Brenda Deen Schildgen
Professor, Comparative Literature Program
Education and Degrees
Ph.D., Comparative Literature, Indiana University,
Bloomington
M.A., Comparative Literature, Indiana University, Bloomington
M.A., Religious Studies, University of San Francisco
B.A., English and French, University of Wisconsin
Research Interests
European Middle Ages, particularly Southern Europe
Reception theory
The relationship between history and fiction
Biblical hermeneutics
Interpretive theory
Art and Literature
Courses Taught
COM 5. Fairy Tales, Fables, and Parables
COM 6. Myths and Legends
COM 151. Colonial and Postcolonial Experience in Literature
COM 164A. The European Middle Ages
COM 167. Comparative Study of Major Authors: “Dante”
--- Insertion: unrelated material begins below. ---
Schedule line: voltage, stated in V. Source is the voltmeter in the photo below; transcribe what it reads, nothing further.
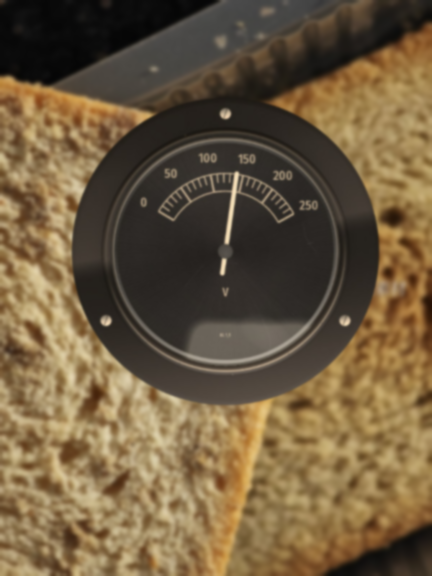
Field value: 140 V
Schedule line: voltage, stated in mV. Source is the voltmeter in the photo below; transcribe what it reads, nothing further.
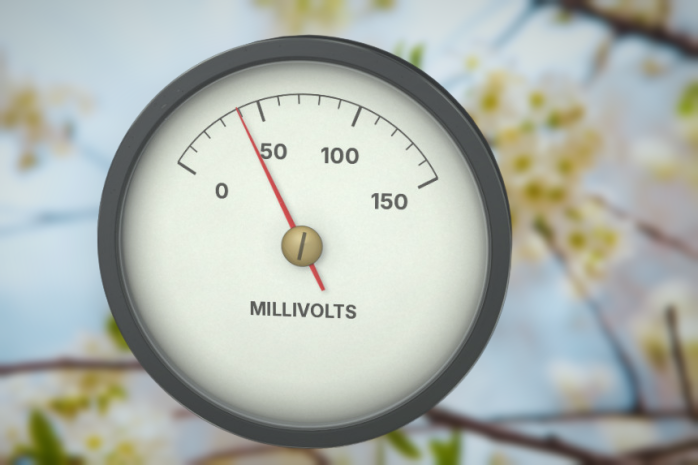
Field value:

COM 180. Topic: “Medievalism”
COM 210. Graduate Seminar: “The Reception of Virgil’s Aeneid”
ENL 171A. The Bible as Literature
Profile
Brenda Deen Schildgen, 2008 recipient of the UC Davis Prize for Undergraduate Teaching and Scholarly Achievement, specializes in the European Middle Ages, Bible as Literature, Dante, and Jewish, Christian, and Moslem relations in the European Middle Ages. She has a strong secondary interest in colonial and post-colonial literature, especially of Africa and the Indian subcontinent. She is a recipient of numerous fellowships including National Endowment for the Humanities, PEW, Bogliasco Foundation, and the National Humanities Center in 2005-06. Her books include, most recently Heritage or Heresy: Destruction and Preservation of Art and Architecture in Europe (Palgrave/Macmillan, 2008), the co-edited volume (with Gang Zhou and Sander Gilman) Other Renaissances; Dante and the Orient; Pagans, Tartars, Moslems and Jews in Chaucer’s Canterbury Tales; Power and Prejudice: The Reception of the Gospel of Mark, which won a Choice Best Book award in 1999, and Crisis and Continuity: Time in the Gospel of Mark. She takes students to Florence, Italy, every summer.